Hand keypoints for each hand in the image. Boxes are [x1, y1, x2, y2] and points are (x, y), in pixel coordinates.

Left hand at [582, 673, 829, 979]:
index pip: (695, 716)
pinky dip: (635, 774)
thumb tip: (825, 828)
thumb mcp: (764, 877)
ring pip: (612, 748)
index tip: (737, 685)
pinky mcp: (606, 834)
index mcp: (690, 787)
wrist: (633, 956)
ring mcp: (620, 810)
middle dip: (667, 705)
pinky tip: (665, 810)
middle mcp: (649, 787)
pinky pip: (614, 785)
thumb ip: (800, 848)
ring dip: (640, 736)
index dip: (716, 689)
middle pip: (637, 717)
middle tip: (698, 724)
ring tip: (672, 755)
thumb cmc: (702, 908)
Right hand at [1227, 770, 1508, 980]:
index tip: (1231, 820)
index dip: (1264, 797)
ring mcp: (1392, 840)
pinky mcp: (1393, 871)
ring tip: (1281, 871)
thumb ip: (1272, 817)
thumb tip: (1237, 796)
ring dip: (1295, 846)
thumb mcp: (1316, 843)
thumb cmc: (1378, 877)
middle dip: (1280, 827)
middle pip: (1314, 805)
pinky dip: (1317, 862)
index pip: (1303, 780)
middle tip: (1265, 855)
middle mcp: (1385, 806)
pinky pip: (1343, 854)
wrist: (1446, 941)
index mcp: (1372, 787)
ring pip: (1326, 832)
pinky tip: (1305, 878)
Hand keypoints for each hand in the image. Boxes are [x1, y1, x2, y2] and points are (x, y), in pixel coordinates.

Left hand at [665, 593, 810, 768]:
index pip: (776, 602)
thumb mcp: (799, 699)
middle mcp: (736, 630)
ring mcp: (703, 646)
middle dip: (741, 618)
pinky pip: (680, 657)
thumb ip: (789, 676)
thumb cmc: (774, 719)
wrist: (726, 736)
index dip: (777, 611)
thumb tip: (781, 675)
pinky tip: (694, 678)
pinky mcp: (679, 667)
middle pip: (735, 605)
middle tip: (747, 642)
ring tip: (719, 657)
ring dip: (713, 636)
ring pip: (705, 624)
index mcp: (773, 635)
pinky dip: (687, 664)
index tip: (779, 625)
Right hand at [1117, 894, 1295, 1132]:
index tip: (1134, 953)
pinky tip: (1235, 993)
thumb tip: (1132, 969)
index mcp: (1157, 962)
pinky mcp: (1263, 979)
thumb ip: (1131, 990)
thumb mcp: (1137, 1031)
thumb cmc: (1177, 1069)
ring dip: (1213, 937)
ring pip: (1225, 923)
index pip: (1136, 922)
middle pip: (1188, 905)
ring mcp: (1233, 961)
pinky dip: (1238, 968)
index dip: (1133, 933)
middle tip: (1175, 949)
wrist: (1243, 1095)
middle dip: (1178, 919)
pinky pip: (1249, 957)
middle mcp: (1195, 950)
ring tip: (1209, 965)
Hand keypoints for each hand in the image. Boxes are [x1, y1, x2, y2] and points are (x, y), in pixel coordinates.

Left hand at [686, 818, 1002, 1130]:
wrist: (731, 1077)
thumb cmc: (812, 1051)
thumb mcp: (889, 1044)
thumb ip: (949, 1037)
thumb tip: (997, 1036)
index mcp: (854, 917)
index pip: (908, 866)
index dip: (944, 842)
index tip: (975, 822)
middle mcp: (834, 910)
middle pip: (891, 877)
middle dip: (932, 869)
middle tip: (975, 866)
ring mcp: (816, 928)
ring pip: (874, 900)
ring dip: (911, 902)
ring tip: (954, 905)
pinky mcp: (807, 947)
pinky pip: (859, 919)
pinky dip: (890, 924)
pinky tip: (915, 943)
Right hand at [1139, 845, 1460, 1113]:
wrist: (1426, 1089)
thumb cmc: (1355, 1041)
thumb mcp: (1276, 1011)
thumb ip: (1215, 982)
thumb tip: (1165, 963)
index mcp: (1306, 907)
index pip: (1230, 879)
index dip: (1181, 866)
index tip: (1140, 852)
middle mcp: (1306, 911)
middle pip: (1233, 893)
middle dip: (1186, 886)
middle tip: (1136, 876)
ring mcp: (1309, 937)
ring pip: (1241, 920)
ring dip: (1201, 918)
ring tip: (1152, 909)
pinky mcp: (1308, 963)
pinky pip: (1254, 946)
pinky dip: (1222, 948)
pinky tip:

========================================================================

### REQUIRED WORK
The answer should be an exact copy of the lines from the one containing "middle tip: (975, 866)" through the last line of the entries, both included.

### RESPONSE TO THIS TASK
middle tip: (975, 866)
ring mcp: (816, 928)
ring pip: (874, 900)
ring dip: (911, 902)
ring tip: (954, 905)
pinky mcp: (807, 947)
pinky pip: (859, 919)
pinky dip: (890, 924)
pinky tip: (915, 943)
Right hand at [1139, 845, 1460, 1113]:
wrist: (1426, 1089)
thumb cmc: (1355, 1041)
thumb mcp: (1276, 1011)
thumb ip: (1215, 982)
thumb tip: (1165, 963)
index mcp: (1306, 907)
index pip: (1230, 879)
index dip: (1181, 866)
index tip: (1140, 852)
middle mcp: (1306, 911)
middle pip: (1233, 893)
middle dip: (1186, 886)
middle tip: (1136, 876)
ring mcp: (1309, 937)
ring pip: (1241, 920)
ring dip: (1201, 918)
ring tip: (1152, 909)
pinky mcp: (1308, 963)
pinky pip: (1254, 946)
pinky dip: (1222, 948)
pinky tip:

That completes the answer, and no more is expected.